God the Son is crushed by grief, overwhelmed by the immensity of his coming Passion and wonders in his humanity how he can suffer all this. Added to this he must feel as if he is the epitome of sin, that he is the great rebel. He must feel as if he is defying the Father, though he knows this is not true. The whole of The Father’s wrath descends upon Christ like some immense rock and crushes him into nothing. It is as if every part of his body is steeped in the sins of all who have ever lived, and he will feel something of the despair of the damned. This he will feel infinitely because he is God, and more so because he is not only God incarnate but love incarnate.
And so ultimately though his passion, seen from the observer’s point of view, is nothing compared to the extraordinary sufferings of some men, who have had to undergo the most terrifying tortures before they died, looked at from Christ’s perception, the suffering which is mental, physical and spiritual, is so dreadful that for all eternity the Elect in Heaven will be amazed and eternally grateful for Christ’s Passion, and the Damned will bitterly bewail their loss and understand their incredible thanklessness before such unbelievable sufferings.
In the light of Christ’s agony in Gethsemane, the sufferings of the pandemic can be seen in a much better light. Christ has defeated evil and has redeemed us, and opened the gates of Heaven for us.
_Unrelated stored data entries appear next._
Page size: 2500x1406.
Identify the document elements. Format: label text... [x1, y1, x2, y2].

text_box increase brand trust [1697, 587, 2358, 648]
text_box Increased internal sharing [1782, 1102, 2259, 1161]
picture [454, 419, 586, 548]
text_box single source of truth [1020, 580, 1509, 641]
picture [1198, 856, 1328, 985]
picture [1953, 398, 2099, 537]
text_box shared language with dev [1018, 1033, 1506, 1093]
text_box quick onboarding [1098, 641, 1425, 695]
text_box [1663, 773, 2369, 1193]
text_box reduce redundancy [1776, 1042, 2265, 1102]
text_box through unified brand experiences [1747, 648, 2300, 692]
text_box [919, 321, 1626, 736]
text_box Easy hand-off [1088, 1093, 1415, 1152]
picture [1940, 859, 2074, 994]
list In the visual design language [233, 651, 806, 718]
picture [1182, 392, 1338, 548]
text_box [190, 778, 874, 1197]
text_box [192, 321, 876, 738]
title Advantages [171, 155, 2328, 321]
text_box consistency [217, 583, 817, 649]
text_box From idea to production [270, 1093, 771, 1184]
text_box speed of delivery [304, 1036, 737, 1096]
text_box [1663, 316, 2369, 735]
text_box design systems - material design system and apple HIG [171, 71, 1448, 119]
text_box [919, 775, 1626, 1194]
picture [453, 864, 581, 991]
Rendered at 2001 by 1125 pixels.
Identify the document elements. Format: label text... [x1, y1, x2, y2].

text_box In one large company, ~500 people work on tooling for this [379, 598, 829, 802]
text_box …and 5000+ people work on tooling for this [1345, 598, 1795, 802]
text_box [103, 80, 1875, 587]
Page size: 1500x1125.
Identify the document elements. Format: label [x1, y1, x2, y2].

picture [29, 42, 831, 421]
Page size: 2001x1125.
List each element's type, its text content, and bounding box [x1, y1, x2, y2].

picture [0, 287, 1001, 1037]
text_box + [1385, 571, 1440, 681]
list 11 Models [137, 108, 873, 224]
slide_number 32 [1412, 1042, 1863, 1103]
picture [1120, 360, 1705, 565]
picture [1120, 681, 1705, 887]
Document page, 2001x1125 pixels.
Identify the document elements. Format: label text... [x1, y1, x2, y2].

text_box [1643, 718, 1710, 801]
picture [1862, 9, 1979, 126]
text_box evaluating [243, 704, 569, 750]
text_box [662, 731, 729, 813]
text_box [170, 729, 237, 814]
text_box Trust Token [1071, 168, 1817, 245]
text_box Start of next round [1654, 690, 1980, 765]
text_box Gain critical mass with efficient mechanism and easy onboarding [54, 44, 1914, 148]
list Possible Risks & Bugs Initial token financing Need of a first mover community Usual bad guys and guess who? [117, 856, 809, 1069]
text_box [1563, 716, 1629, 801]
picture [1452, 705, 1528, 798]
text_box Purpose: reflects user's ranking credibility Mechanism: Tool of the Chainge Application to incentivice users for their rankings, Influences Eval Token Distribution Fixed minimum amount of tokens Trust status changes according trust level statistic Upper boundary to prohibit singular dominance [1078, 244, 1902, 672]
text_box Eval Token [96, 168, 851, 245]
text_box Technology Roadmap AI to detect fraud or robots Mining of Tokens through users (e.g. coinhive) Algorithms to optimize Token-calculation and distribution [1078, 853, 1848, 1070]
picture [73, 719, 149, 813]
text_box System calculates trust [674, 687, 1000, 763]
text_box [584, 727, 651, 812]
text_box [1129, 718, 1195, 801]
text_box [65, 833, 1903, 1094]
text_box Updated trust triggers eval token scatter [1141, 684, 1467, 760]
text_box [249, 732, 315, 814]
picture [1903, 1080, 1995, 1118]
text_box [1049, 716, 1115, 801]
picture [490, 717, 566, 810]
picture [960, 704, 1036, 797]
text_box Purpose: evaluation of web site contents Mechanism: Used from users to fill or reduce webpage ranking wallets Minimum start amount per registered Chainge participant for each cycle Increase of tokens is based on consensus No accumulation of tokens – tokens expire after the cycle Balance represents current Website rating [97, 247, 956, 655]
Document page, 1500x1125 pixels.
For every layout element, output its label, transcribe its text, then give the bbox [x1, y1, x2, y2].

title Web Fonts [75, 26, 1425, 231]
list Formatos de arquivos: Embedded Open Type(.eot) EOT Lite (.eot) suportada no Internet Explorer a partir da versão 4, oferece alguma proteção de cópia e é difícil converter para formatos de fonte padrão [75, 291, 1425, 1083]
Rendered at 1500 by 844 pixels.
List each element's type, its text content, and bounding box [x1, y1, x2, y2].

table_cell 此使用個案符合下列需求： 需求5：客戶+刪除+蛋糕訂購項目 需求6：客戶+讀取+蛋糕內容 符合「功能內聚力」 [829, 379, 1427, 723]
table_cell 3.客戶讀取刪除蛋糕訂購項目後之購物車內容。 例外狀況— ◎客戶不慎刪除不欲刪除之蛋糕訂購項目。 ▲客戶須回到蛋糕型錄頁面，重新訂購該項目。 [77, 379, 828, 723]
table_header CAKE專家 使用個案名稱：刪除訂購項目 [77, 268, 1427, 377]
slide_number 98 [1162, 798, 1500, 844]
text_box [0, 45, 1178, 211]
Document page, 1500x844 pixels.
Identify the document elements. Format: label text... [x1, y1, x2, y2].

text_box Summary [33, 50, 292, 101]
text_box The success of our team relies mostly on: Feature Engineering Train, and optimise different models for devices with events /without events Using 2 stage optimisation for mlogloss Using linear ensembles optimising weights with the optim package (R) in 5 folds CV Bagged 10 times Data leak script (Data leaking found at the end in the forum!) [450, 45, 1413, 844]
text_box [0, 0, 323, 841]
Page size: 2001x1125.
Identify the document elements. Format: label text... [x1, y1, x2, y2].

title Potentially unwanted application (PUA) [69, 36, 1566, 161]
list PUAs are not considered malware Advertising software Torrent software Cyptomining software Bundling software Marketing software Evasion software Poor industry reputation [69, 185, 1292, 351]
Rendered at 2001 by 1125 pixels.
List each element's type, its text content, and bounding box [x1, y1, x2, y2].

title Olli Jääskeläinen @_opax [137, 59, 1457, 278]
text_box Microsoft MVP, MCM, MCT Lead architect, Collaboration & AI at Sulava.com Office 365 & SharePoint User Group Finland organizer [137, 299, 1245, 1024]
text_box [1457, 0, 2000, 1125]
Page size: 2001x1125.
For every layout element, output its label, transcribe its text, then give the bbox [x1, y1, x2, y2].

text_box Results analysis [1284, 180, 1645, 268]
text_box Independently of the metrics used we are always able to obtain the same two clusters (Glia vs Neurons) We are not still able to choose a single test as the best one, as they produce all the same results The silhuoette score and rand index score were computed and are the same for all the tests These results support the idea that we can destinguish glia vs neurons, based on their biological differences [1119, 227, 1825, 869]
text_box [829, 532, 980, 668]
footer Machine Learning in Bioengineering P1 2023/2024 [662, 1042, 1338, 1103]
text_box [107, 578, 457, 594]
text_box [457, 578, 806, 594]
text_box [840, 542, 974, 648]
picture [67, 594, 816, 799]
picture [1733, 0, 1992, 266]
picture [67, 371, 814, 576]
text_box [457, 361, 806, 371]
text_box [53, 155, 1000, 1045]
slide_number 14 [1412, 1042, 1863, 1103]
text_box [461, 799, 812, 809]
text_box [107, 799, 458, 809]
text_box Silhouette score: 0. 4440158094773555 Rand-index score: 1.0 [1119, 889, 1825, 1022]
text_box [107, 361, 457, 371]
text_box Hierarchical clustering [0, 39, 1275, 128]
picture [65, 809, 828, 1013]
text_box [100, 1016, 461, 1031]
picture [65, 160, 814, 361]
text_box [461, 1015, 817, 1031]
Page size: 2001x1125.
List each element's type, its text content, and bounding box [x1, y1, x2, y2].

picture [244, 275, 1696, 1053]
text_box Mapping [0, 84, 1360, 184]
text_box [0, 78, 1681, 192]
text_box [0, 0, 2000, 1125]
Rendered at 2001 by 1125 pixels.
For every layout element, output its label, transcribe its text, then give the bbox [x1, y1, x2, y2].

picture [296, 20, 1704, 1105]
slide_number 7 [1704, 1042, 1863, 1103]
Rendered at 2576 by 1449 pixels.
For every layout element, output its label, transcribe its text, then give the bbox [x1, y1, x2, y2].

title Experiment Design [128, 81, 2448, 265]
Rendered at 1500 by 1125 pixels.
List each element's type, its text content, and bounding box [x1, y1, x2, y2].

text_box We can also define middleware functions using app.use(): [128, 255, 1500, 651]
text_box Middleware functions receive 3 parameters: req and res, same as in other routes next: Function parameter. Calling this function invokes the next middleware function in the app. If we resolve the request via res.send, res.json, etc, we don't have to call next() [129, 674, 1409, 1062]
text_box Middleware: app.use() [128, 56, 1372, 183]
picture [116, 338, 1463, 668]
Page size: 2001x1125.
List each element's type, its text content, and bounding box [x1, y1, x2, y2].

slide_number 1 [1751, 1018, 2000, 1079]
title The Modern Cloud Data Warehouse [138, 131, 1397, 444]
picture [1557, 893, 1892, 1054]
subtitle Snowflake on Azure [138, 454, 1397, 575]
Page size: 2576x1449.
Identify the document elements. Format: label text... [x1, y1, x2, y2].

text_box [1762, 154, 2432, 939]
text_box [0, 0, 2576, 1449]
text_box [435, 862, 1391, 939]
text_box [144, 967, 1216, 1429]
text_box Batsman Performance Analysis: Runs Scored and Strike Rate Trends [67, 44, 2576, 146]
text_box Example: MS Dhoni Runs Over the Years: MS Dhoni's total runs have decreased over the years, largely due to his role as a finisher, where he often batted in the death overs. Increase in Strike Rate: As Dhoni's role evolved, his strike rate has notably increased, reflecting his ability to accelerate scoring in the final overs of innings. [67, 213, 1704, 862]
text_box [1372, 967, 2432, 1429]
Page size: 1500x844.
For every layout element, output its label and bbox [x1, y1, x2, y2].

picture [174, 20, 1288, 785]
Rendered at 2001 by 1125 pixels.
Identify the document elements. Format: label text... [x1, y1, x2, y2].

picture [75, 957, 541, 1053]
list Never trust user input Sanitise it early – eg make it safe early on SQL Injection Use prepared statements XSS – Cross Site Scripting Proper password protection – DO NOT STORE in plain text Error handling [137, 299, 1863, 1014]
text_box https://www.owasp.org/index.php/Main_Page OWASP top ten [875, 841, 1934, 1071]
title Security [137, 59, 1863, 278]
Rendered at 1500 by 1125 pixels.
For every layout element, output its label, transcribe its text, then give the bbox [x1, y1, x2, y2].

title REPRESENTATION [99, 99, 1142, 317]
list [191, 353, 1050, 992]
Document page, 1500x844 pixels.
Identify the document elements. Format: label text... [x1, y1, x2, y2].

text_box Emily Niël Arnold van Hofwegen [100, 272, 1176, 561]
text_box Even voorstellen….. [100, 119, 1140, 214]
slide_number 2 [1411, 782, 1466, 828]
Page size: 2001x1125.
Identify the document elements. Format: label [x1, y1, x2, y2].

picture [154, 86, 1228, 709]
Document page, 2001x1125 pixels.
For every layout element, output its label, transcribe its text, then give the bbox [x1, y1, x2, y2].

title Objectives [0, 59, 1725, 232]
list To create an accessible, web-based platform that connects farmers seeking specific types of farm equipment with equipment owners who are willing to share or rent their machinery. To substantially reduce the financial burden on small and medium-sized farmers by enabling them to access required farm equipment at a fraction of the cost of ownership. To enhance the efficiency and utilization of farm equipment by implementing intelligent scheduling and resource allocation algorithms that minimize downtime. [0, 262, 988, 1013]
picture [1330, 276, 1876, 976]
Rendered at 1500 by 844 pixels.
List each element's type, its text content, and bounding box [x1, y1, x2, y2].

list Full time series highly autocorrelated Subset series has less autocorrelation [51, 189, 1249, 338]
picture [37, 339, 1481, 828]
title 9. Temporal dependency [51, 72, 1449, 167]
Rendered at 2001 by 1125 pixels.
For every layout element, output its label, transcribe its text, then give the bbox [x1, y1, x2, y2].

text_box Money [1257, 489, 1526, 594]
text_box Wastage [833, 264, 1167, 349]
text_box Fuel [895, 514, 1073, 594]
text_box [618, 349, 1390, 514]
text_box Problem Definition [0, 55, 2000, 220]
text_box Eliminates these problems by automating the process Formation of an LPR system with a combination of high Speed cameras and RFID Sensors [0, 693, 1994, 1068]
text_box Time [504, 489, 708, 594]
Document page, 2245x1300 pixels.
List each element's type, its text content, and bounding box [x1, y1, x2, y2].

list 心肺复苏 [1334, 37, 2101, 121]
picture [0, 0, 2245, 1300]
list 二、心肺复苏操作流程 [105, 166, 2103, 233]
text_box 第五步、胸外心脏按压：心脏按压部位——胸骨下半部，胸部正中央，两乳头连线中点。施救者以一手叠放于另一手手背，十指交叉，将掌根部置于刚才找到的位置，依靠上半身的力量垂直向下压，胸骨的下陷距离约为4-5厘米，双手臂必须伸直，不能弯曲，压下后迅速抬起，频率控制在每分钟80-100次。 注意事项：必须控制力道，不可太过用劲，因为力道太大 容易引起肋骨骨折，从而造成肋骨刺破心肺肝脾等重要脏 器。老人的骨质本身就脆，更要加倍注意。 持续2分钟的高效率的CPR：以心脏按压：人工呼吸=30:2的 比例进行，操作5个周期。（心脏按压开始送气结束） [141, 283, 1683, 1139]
He has taken the terrifying and poisoning quality of fear from us, and shown us how to tranquilize that fear; by looking at his terrible sacrifice which defeated the tremendous evil of Man, Christ nevertheless continues to love every man and woman who has ever lived, with the intensity of the most passionate of lovers.
St. John says that perfect love casts out fear, and so Christ on the Cross perfects his human love to the highest degree and casts out the deadliness of fear for us all, but for this to happen we must unite our wills with his and say:
“Father, if thou art willing, remove this cup from me, nevertheless not my will, but thine, be done.”
This then is best and perfect way, and will console us in this truly frightening Corona pandemic.